I’m hardly an expert on African American history, but I’m glad I spent some time learning more about the life of Booker T. Washington at the Monument’s Visitor Center. Not only was it an informative and interesting stop, the Monument is in a beautiful setting, with well-maintained grounds. There are farm animals and crops growing in the fields, a handful of recreated cabins and barns from the mid-1800s, and numerous interpretive signs helping illustrate the natural environment that Booker T. Washington experienced as a young boy growing up as a slave in Franklin County, Virginia.

A Day at Princess Cays

Today the Caribbean Princess stopped at Princess Cays, a private beach for guests of Princess Cruises. It is located on the southern end of Eleutheria Island in the Bahamas, near Bannerman Town.

Although many passengers (including myself at first) pronounced “cays” like “kays,” according to Wikipedia and the online dictionary of Merriam-Webster, the word is more correctly pronounced “keys” as in the Florida Keys and Key West. A cay is a small island, often part of a cluster of islands. Princess Cays is actually a small group of islands connected to Eleutheria Island by a short bridge “to the mainland.”

Unlike other cruise ship ports, where passengers generally must pay extra for food, beach chairs and cabanas, these amenities are provided at Princess Cays (although you can pay extra to reserve a cabana if you wish, as well as rent various water sports equipment). There is no cruise ship pier, so the ship was anchored a good distance away and passengers were “tendered” to and from the beach aboard a fleet of reasonably comfortable lifeboats.

We enjoyed a lazy day at the beach. The weather was a bit threatening, and the water slightly cool, so I was the only one in our party of four to actually swim out any distance. Although it took a minute to adjust to the water,  I eventually swam out about 100 yards. The water was a beautiful clear blue, and the sand was soft (although not quite as smooth as the pink sands of Bermuda). Many of my fellow passengers went snorkeling, and I could see some extensive coral reefs underneath where I was swimming.

After a generous informal buffet lunch on the beach, I walked around the various vendor stands to shop for souvenirs.

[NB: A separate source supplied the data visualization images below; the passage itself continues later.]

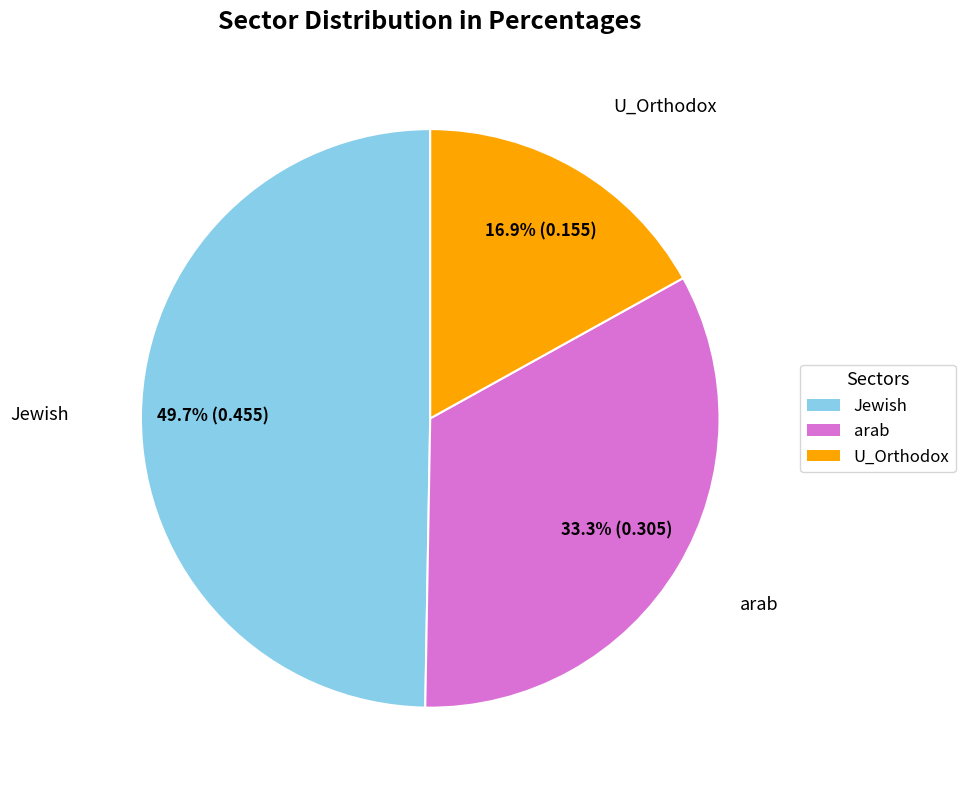

To the nearest percent, what portion does arab represent?

33%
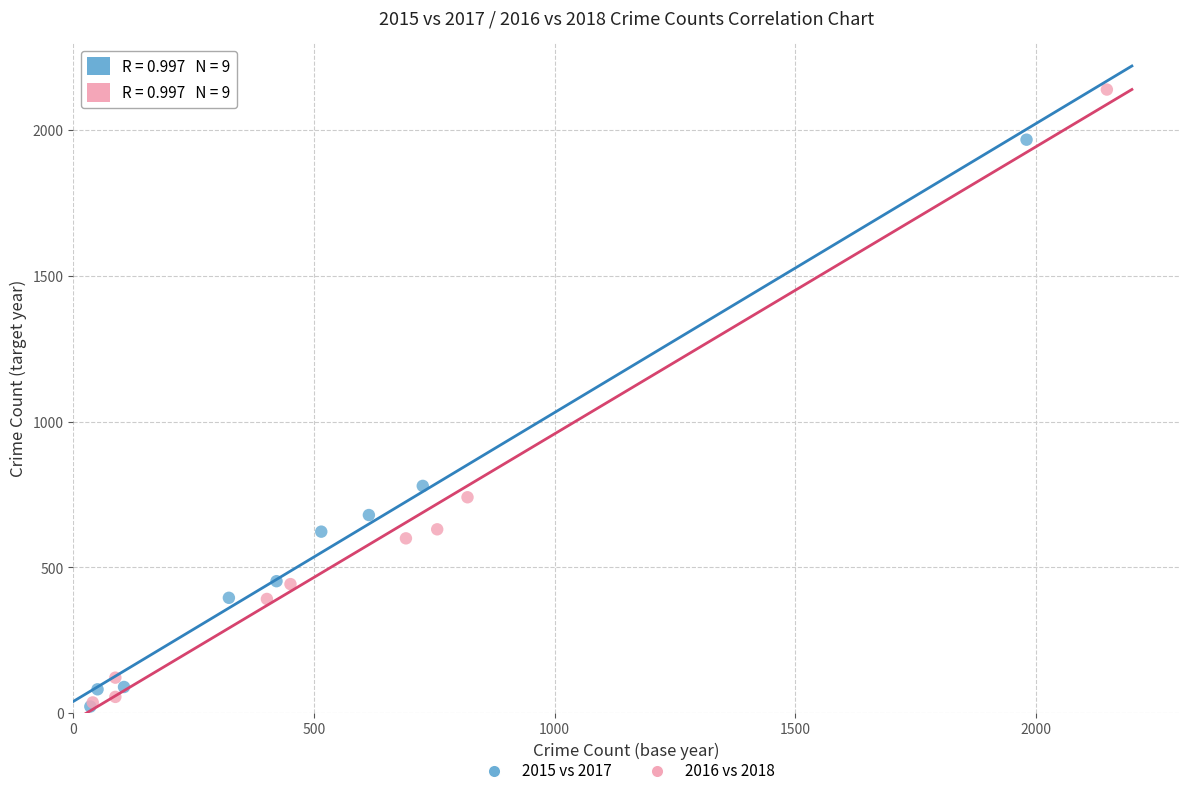

Which series contains the highest Y value?

2016 vs 2018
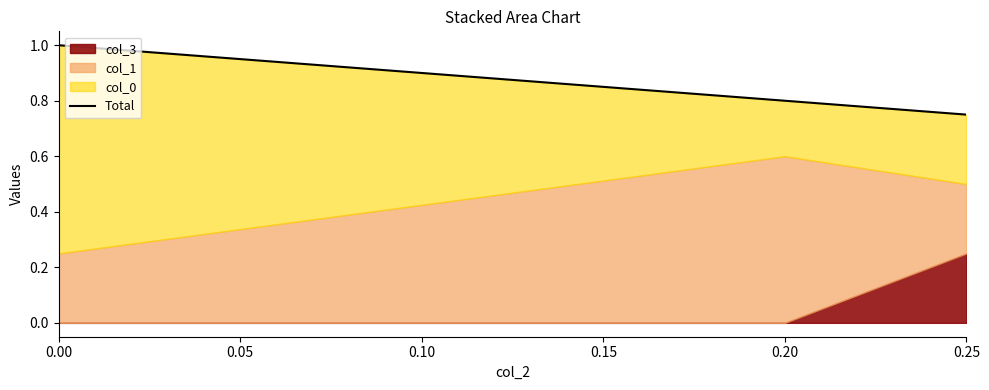

How many categories are shown in the chart?

3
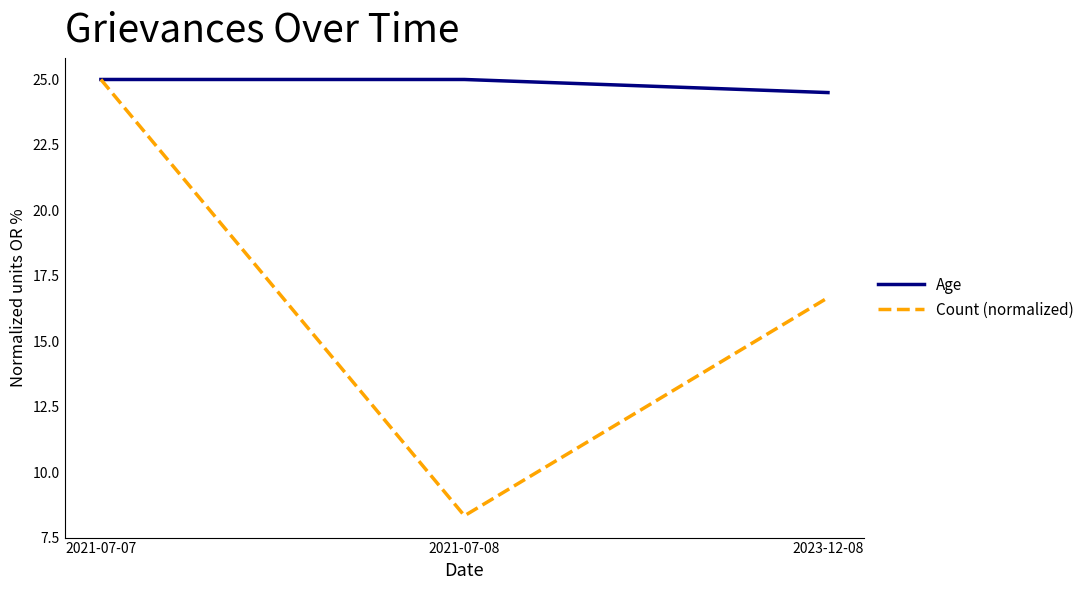

At 2023-12-08, list the series in order from smallest to largest.

Count (normalized), Age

I didn’t find anything worth buying inside the Princess Cays compound, so I took a short stroll outside of the main entrance gate to look at the booths set up by local artisans. Unfortunately, there seemed to be very little different to choose from outside the gates, although the vendors did seem to be more willing to haggle on price.

So even though we returned to the ship sans curios, we had some pleasant memories of a relaxing day. There was a bit of a wait for the tender ship back to the ship, as the storm clouds grew more threatening in the afternoon. But we made it back to the ship before the rain became a downpour.